> [Problem to solve]: Given the listing that follows, report all lines in which the string "your" occurs.

> [Given data]:
____
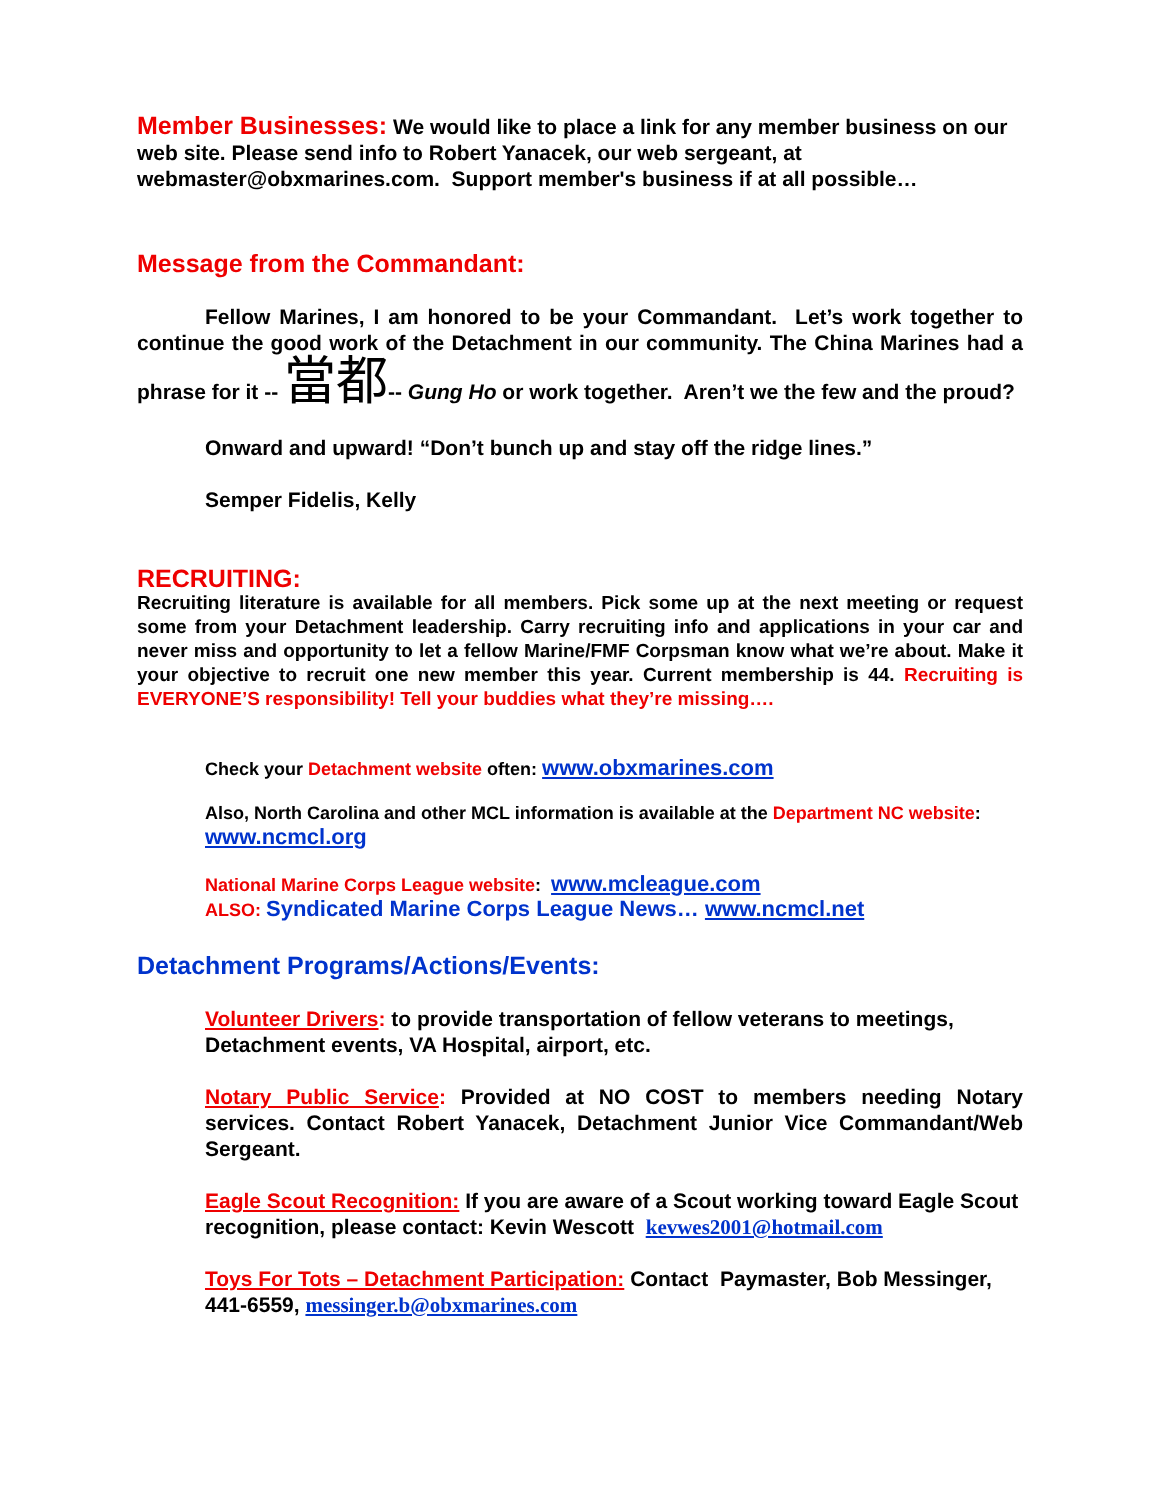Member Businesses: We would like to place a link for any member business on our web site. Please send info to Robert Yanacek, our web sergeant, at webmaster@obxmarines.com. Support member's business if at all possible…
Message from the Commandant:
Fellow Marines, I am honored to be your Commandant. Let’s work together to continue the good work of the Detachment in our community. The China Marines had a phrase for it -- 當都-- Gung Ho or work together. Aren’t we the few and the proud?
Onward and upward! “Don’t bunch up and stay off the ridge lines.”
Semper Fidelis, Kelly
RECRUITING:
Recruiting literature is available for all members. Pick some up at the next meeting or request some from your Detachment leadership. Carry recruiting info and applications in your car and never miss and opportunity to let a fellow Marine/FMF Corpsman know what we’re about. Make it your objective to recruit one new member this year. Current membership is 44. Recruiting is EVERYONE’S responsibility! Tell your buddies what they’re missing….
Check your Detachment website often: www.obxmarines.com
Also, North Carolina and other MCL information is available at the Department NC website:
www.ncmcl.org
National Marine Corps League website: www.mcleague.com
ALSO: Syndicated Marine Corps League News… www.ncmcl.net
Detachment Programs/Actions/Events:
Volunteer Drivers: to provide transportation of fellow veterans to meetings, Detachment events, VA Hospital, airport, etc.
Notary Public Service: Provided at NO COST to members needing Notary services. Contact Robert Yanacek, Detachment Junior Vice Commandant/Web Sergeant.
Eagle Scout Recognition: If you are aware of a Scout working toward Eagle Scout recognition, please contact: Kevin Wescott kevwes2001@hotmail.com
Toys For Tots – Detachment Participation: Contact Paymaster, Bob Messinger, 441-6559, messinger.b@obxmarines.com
____
> [Answer to the problem]:
Fellow Marines, I am honored to be your Commandant. Let’s work together to continue the good work of the Detachment in our community. The China Marines had a phrase for it -- 當都-- Gung Ho or work together. Aren’t we the few and the proud?
Recruiting literature is available for all members. Pick some up at the next meeting or request some from your Detachment leadership. Carry recruiting info and applications in your car and never miss and opportunity to let a fellow Marine/FMF Corpsman know what we’re about. Make it your objective to recruit one new member this year. Current membership is 44. Recruiting is EVERYONE’S responsibility! Tell your buddies what they’re missing….
Check your Detachment website often: www.obxmarines.com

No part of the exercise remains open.